Item # 9780910627559 $39.95
Shri
re: Suggestion for an Entrepreneur Looking for Funding
- I agree with all of the above suggestions, and just wanted to add the following:
investors/lenders will want to see a developed business plan with cash flow projections that contain:
- how much $ you need
- when and where the $$ will be spent
- future capital needs (don't be niave to think that the first round is the only round)
- return on investement (don't let your passion get you carried away from realistic numbers)
It helps to work with a professional who has experience raising capital.
the BDC
- Hi Renee, the BDC is a great lender to many Canadian businesses. I've heard many horror stories from businesses that have had problems with the BDC, but I think it all depends on which account manager you deal with (that's the case with most lenders). Anyways, I have a great relationship with the BDC Toronto office, and was successful earlier this year in getting two service based companies loans under the BDC Innovation financing program ($100,000 and $150,000, both for marketing and growth initiatives).
Here's an article I wrote about the BDC late last year for an Accounting Firm's newsletter:
The Business Development Bank of Canada is a financial institution belonging to the Government of Canada, with the mandate: “to encourage innovation and stimulate the growth of small and medium-size Canadian companies.” The BDC usually looks for companies with a sound management team that possess solid growth potential. The BDC can provide working capital solutions to complement traditional bank financing.
The BDC’s lending practices are somewhat different from the traditional chartered banks.
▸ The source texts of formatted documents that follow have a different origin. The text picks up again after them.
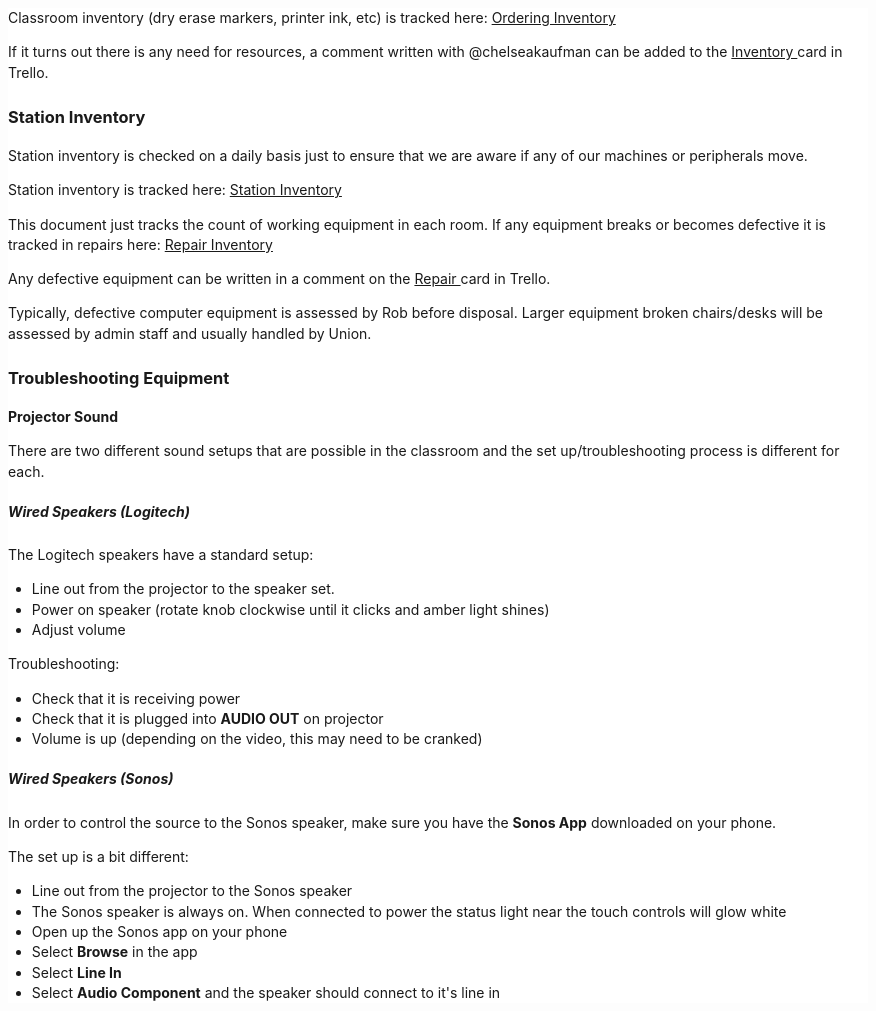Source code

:Classroom inventory (dry erase markers, printer ink, etc) is tracked here: [Ordering Inventory](https://docs.google.com/spreadsheets/d/1YCa8ulGBugSBD9vNvBCwnvaFcrZMYBq-nZKkrC4txzI/edit#gid=555668496)

If it turns out there is any need for resources, a comment written with @chelseakaufman can be added to the [ Inventory ](https://trello.com/c/EKJAXwAa/6-inventory-mondays) card in Trello.

### Station Inventory

Station inventory is checked on a daily basis just to ensure that we are aware if any of our machines or peripherals move.

Station inventory is tracked here: [ Station Inventory ](https://docs.google.com/spreadsheets/d/1361Y_1O6hv-iLjWUgy-mopdFWeo8bd7E980XWjaL1QU/edit#gid=0)

This document just tracks the count of working equipment in each room. If any equipment breaks or becomes defective it is tracked in repairs here: [ Repair Inventory ](https://docs.google.com/spreadsheets/d/1EIPpqnUuRsLUr4PhzelK0eXf7FjBDU12Y18kf3kmKuI/edit#gid=0)

Any defective equipment can be written in a comment on the [ Repair ](https://trello.com/c/RQnIlOWZ/5-repair) card in Trello.

Typically, defective computer equipment is assessed by Rob before disposal. Larger equipment broken chairs/desks will be assessed by admin staff and usually handled by Union.

### Troubleshooting Equipment

**Projector Sound**

There are two different sound setups that are possible in the classroom and the set up/troubleshooting process is different for each.

##### Wired Speakers (Logitech)

The Logitech speakers have a standard setup:

- Line out from the projector to the speaker set.
- Power on speaker (rotate knob clockwise until it clicks and amber light shines)
- Adjust volume

Troubleshooting:

- Check that it is receiving power
- Check that it is plugged into **AUDIO OUT** on projector
- Volume is up (depending on the video, this may need to be cranked)

##### Wired Speakers (Sonos)

In order to control the source to the Sonos speaker, make sure you have the **Sonos App** downloaded on your phone.

The set up is a bit different:

- Line out from the projector to the Sonos speaker
- The Sonos speaker is always on. When connected to power the status light near the touch controls will glow white
- Open up the Sonos app on your phone
- Select **Browse** in the app
- Select **Line In**
- Select **Audio Component** and the speaker should connect to it's line in
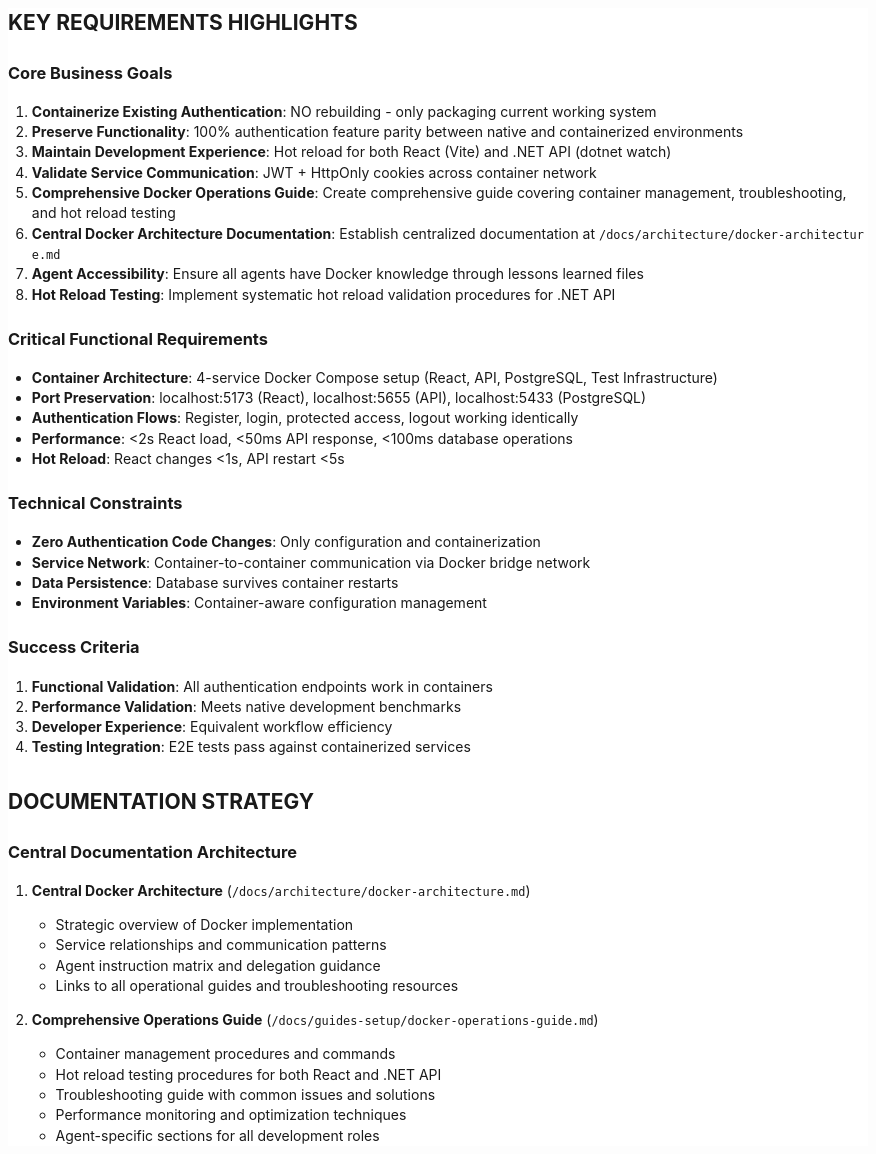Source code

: ## KEY REQUIREMENTS HIGHLIGHTS

### Core Business Goals
1. **Containerize Existing Authentication**: NO rebuilding - only packaging current working system
2. **Preserve Functionality**: 100% authentication feature parity between native and containerized environments
3. **Maintain Development Experience**: Hot reload for both React (Vite) and .NET API (dotnet watch)
4. **Validate Service Communication**: JWT + HttpOnly cookies across container network
5. **Comprehensive Docker Operations Guide**: Create comprehensive guide covering container management, troubleshooting, and hot reload testing
6. **Central Docker Architecture Documentation**: Establish centralized documentation at `/docs/architecture/docker-architecture.md`
7. **Agent Accessibility**: Ensure all agents have Docker knowledge through lessons learned files
8. **Hot Reload Testing**: Implement systematic hot reload validation procedures for .NET API

### Critical Functional Requirements
- **Container Architecture**: 4-service Docker Compose setup (React, API, PostgreSQL, Test Infrastructure)
- **Port Preservation**: localhost:5173 (React), localhost:5655 (API), localhost:5433 (PostgreSQL)
- **Authentication Flows**: Register, login, protected access, logout working identically
- **Performance**: <2s React load, <50ms API response, <100ms database operations
- **Hot Reload**: React changes <1s, API restart <5s

### Technical Constraints
- **Zero Authentication Code Changes**: Only configuration and containerization
- **Service Network**: Container-to-container communication via Docker bridge network
- **Data Persistence**: Database survives container restarts
- **Environment Variables**: Container-aware configuration management

### Success Criteria
1. **Functional Validation**: All authentication endpoints work in containers
2. **Performance Validation**: Meets native development benchmarks
3. **Developer Experience**: Equivalent workflow efficiency
4. **Testing Integration**: E2E tests pass against containerized services

## DOCUMENTATION STRATEGY

### Central Documentation Architecture
1. **Central Docker Architecture** (`/docs/architecture/docker-architecture.md`)
   - Strategic overview of Docker implementation
   - Service relationships and communication patterns
   - Agent instruction matrix and delegation guidance
   - Links to all operational guides and troubleshooting resources

2. **Comprehensive Operations Guide** (`/docs/guides-setup/docker-operations-guide.md`)
   - Container management procedures and commands
   - Hot reload testing procedures for both React and .NET API
   - Troubleshooting guide with common issues and solutions
   - Performance monitoring and optimization techniques
   - Agent-specific sections for all development roles
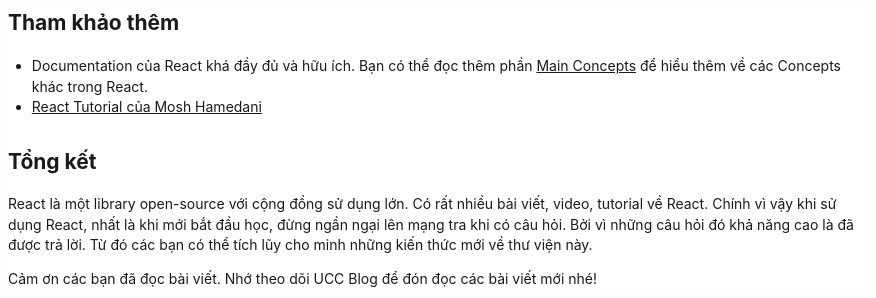 ## Tham khảo thêm

- Documentation của React khá đầy đủ và hữu ích. Bạn có thể đọc thêm phần [Main Concepts](https://reactjs.org/docs) để hiểu thêm về các Concepts khác trong React.
- [React Tutorial của Mosh Hamedani](https://www.youtube.com/watch?v=Ke90Tje7VS0)

## Tổng kết

React là một library open-source với cộng đồng sử dụng lớn. Có rất nhiều bài viết, video, tutorial về React. Chính vì vậy khi sử dụng React, nhất là khi mới bắt đầu học, đừng ngần ngại lên mạng tra khi có câu hỏi. Bởi vì những câu hỏi đó khả năng cao là đã được trả lời. Từ đó các bạn có thể tích lũy cho minh những kiến thức mới về thư viện này.

Cảm ơn các bạn đã đọc bài viết. Nhớ theo dõi UCC Blog để đón đọc các bài viết mới nhé!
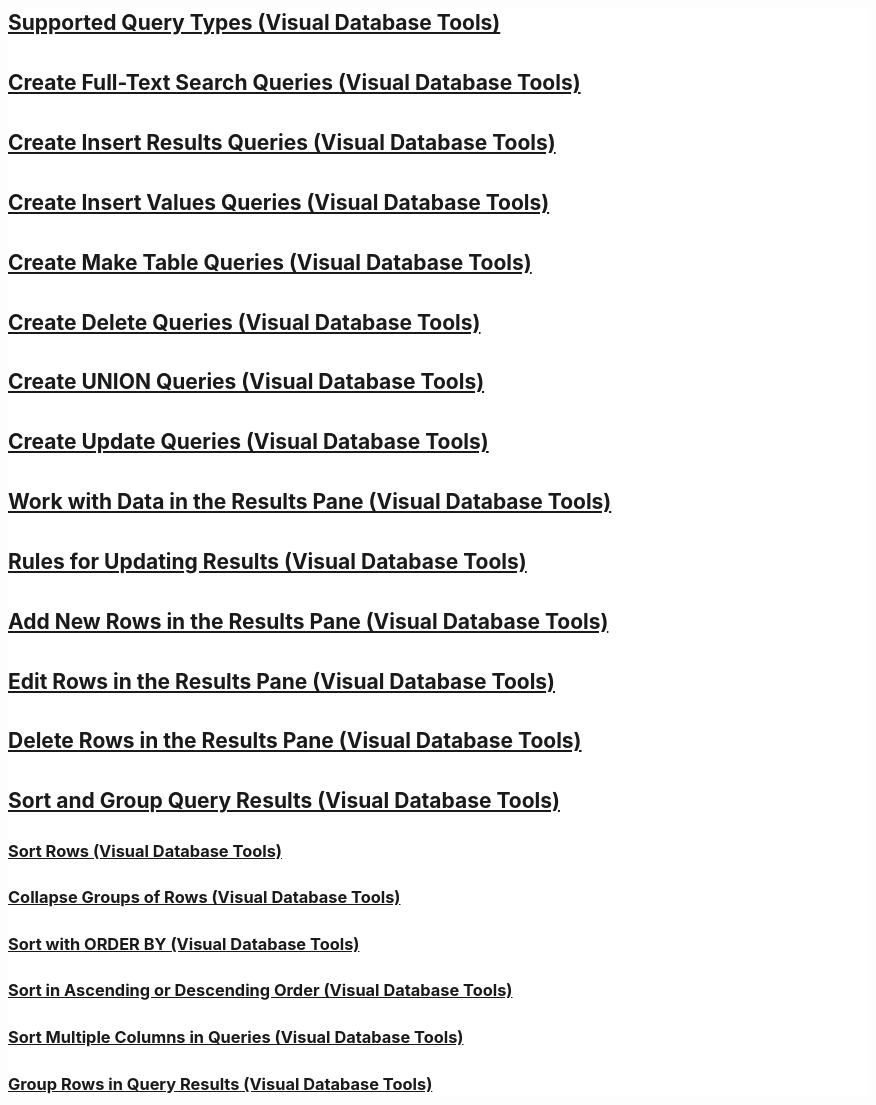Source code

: ## [Supported Query Types (Visual Database Tools)](supported-query-types-visual-database-tools.md)
## [Create Full-Text Search Queries (Visual Database Tools)](create-full-text-search-queries-visual-database-tools.md)
## [Create Insert Results Queries (Visual Database Tools)](create-insert-results-queries-visual-database-tools.md)
## [Create Insert Values Queries (Visual Database Tools)](create-insert-values-queries-visual-database-tools.md)
## [Create Make Table Queries (Visual Database Tools)](create-make-table-queries-visual-database-tools.md)
## [Create Delete Queries (Visual Database Tools)](create-delete-queries-visual-database-tools.md)
## [Create UNION Queries (Visual Database Tools)](create-union-queries-visual-database-tools.md)
## [Create Update Queries (Visual Database Tools)](create-update-queries-visual-database-tools.md)
## [Work with Data in the Results Pane (Visual Database Tools)](work-with-data-in-the-results-pane-visual-database-tools.md)
## [Rules for Updating Results (Visual Database Tools)](rules-for-updating-results-visual-database-tools.md)
## [Add New Rows in the Results Pane (Visual Database Tools)](add-new-rows-in-the-results-pane-visual-database-tools.md)
## [Edit Rows in the Results Pane (Visual Database Tools)](edit-rows-in-the-results-pane-visual-database-tools.md)
## [Delete Rows in the Results Pane (Visual Database Tools)](delete-rows-in-the-results-pane-visual-database-tools.md)
## [Sort and Group Query Results (Visual Database Tools)](sort-and-group-query-results-visual-database-tools.md)
### [Sort Rows (Visual Database Tools)](sort-rows-visual-database-tools.md)
### [Collapse Groups of Rows (Visual Database Tools)](collapse-groups-of-rows-visual-database-tools.md)
### [Sort with ORDER BY (Visual Database Tools)](sort-with-order-by-visual-database-tools.md)
### [Sort in Ascending or Descending Order (Visual Database Tools)](sort-in-ascending-or-descending-order-visual-database-tools.md)
### [Sort Multiple Columns in Queries (Visual Database Tools)](sort-multiple-columns-in-queries-visual-database-tools.md)
### [Group Rows in Query Results (Visual Database Tools)](group-rows-in-query-results-visual-database-tools.md)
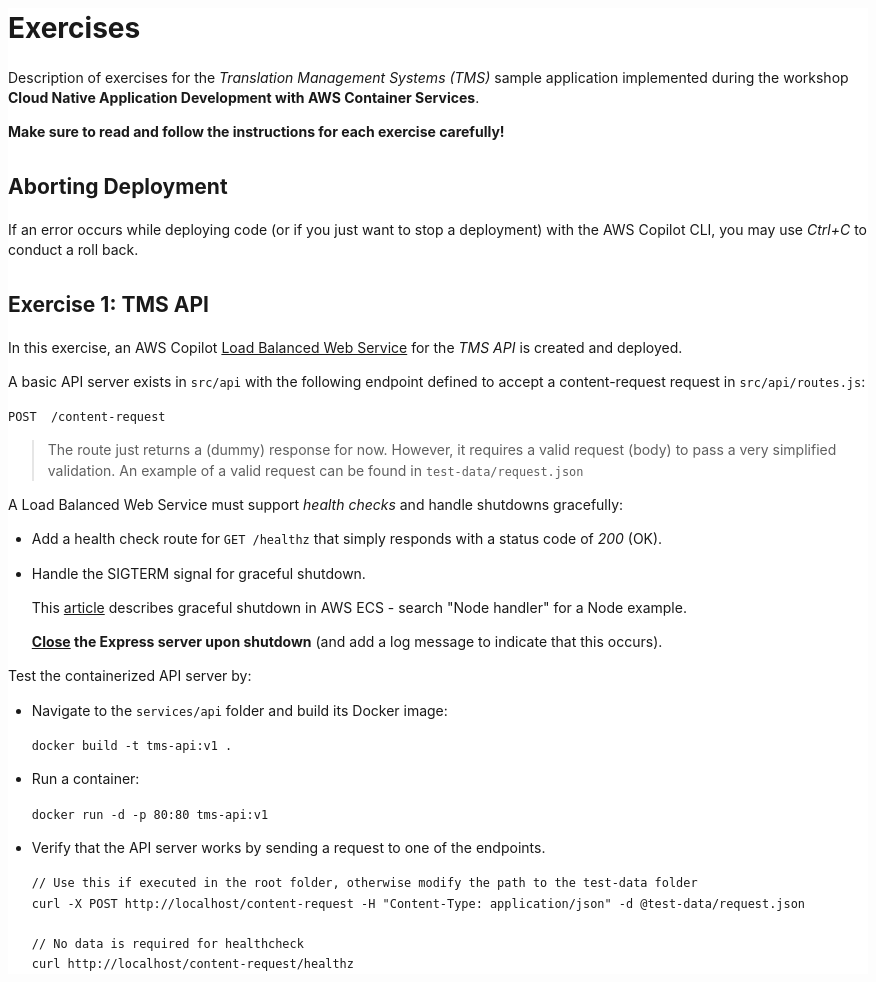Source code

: # Exercises
Description of exercises for the _Translation Management Systems (TMS)_ sample application implemented during the workshop __Cloud Native Application Development with AWS Container Services__.

**Make sure to read and follow the instructions for each exercise carefully!**

## Aborting Deployment
If an error occurs while deploying code (or if you just want to stop a deployment) with the AWS Copilot CLI, you may use _Ctrl+C_ to conduct a roll back.

## Exercise 1: TMS API 
In this exercise, an AWS Copilot [Load Balanced Web Service](https://aws.github.io/copilot-cli/docs/concepts/services/#load-balanced-web-service) for the _TMS API_ is created and deployed.

A basic API server exists in `src/api` with the following endpoint defined to accept a content-request request in `src/api/routes.js`:

    POST  /content-request
    

> The route just returns a (dummy) response for now. However, it requires a valid request (body) to pass a very simplified validation. An example of a valid request can be found in `test-data/request.json`



A Load Balanced Web Service must support _health checks_ and handle shutdowns gracefully:

*   Add a health check route for `GET /healthz` that simply responds with a status code of _200_ (OK).

*   Handle the SIGTERM signal for graceful shutdown.

    This [article](https://aws.amazon.com/blogs/containers/graceful-shutdowns-with-ecs/) describes graceful shutdown in AWS ECS - search "Node handler" for a Node example. 
    
    **[Close](https://nodejs.org/api/http.html#serverclosecallback) the Express server upon shutdown** (and add a log message to indicate that this occurs).

Test the containerized API server by:

*   Navigate to the `services/api` folder and build its Docker image:

        docker build -t tms-api:v1 . 

*   Run a container:

        docker run -d -p 80:80 tms-api:v1

*   Verify that the API server works by sending a request to one of the endpoints. 

        // Use this if executed in the root folder, otherwise modify the path to the test-data folder
        curl -X POST http://localhost/content-request -H "Content-Type: application/json" -d @test-data/request.json
        
        // No data is required for healthcheck
        curl http://localhost/content-request/healthz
With the BDC, borrowers receive a guaranteed term, meaning that financing cannot be recalled without due cause. As opposed to the chartered banks, where facilities are typically demand loans and can be recalled at any time. The BDC has very flexible repayment terms, including deferring principal payments, amortizing loans for up to an 8 year term, or offering seasonal and/or progressive payment options. This allows businesses to structure their cash flow accordingly. The BDC is willing to lend to companies that are more leveraged than traditional banks would consider. As well the BDC is willing to finance higher loan-to-value ratios than the chartered banks max out on.
The BDC also offers subordinated debt, where they will postpone their claim to a chartered bank. Sub-debt can be very advantageous to many companies, because the BDC ties the repayment terms to the company’s cash flow projections. The pricing model can be setup as normal interest payments, royalties on sales, bonus interest based on milestones, warrants or some combination of these items. The BDC lends sub-debt to businesses based on historical cash flow, management and growth potential. The innovation financing program provides small businesses with funds to carry out marketing and/or growth plans, increase inventory, and/or develop new products.
The BDC funds all types of businesses including start-ups, however will not fund any business that earns 50% or more of their profits from alcohol sales or gambling. The cost of borrowing from the BDC is generally higher than the chartered banks. The BDC’s base rate generally starts at two points above regular bank prime, and then the risk premium is applied to these rates based on each project's potential and the amount of risk involved. The BDC may not be ideal for all businesses, but as an alternative and/or complement to traditional bank financing, the BDC could be a very attractive solution.